5. Right to lodge a complaint with the responsible supervisory authority In the event of data protection violations, the person affected has the right to lodge a complaint with the responsible supervisory authority. The responsible supervisory authority for data protection issues is the state data protection officer of the federal state in which my practice is based. A list of data protection officers and their contact details can be found at the following link: https://www.bfdi.bund.de/DE/Infothek/Anschriften_Links/anschrift_linksnode.html.
6. Right to data portability You have the right to have data that I process automatically based on your consent or in fulfillment of a contract handed over to you or to a third party in a common, machine-readable format. If you request the data to be transferred directly to another person responsible, this will only be done if it is technically feasible.
7. SSL encryption This site uses SSL encryption for security reasons and to protect the transmission of confidential content, such as inquiries that you send to me as the site operator. You can recognize an encrypted connection by the browser address line changing from “http://” to “https://” and by the lock symbol in your browser line. If SSL encryption is activated, the data you transmit to me cannot be read by third parties.
8. Objection to advertising emails The use of contact details published as part of the imprint obligation to send unsolicited advertising and information materials is hereby objected to. The operator of the pages expressly reserves the right to take legal action in the event of unsolicited advertising information being sent, such as spam emails.
9. Data collection on this website Server log files The provider of the pages automatically collects and stores information in so-called server log files, which your browser automatically transmits to me. These are: • Browser type and browser version • operating system used • Referrer URL • Host name of the accessing computer • Time of server request • IP address This data will not be merged with other data sources. The basis for data processing is Article 6 Paragraph 1 Letter b GDPR, which allows the processing of data to fulfill a contract or pre-contractual measures.

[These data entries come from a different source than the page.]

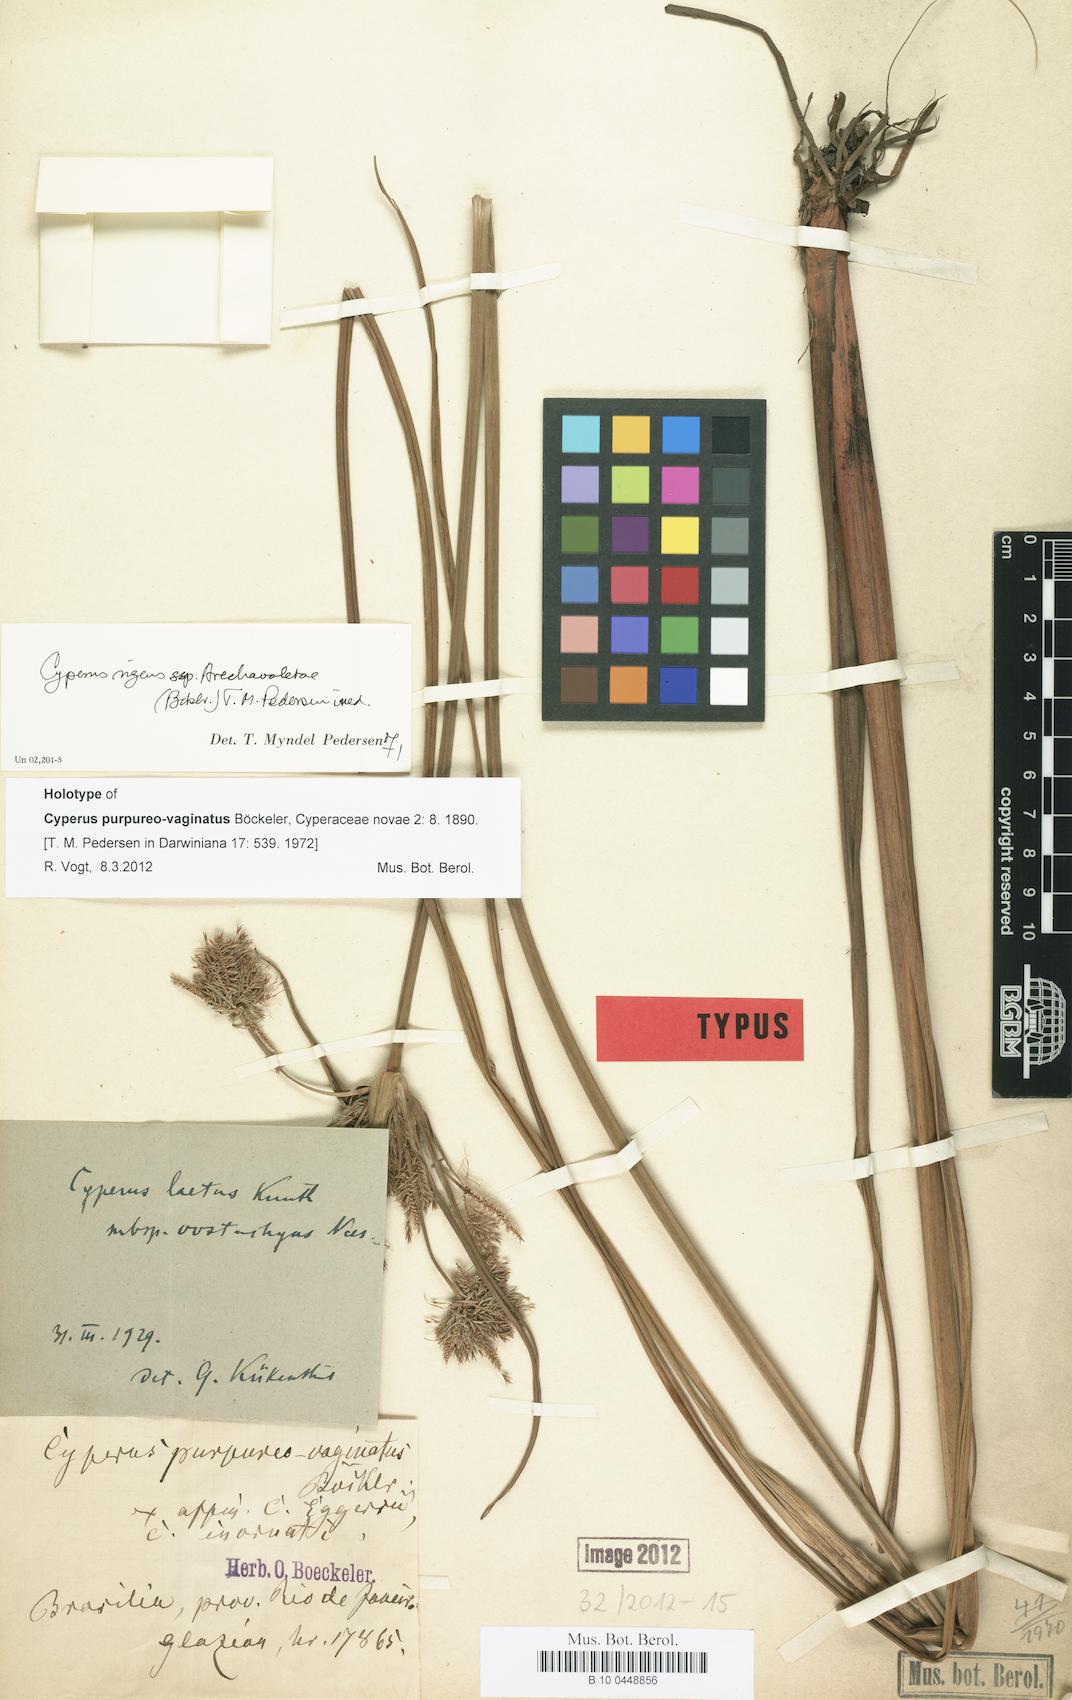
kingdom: Plantae
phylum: Tracheophyta
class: Liliopsida
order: Poales
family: Cyperaceae
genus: Cyperus
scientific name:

10. Data transfer to third parties I only transfer personal data to third parties if this is permitted by law or if you have consented. Recipients of your personal data can primarily be other alternative practitioners, doctors, psychotherapists, health insurance companies or laboratories. Your data will not be passed on to third parties without your express consent, for example for advertising purposes. The basis for data processing is Article 6 (1) (b) GDPR and Article 9 (2) (h) GDPR, which allows the processing of data to fulfill a contract or pre-contractual measures. 11. Legal basis for data processing – the treatment contract between the practice owner and patient/client – Art. 6 Para. 1 b), Art. 9 Para. 2 f), h) in conjunction with Para. 3 GDPR, – Section 22 Paragraph 1 No. 1 b) BDSG and – the declarations of consent you have given in this context.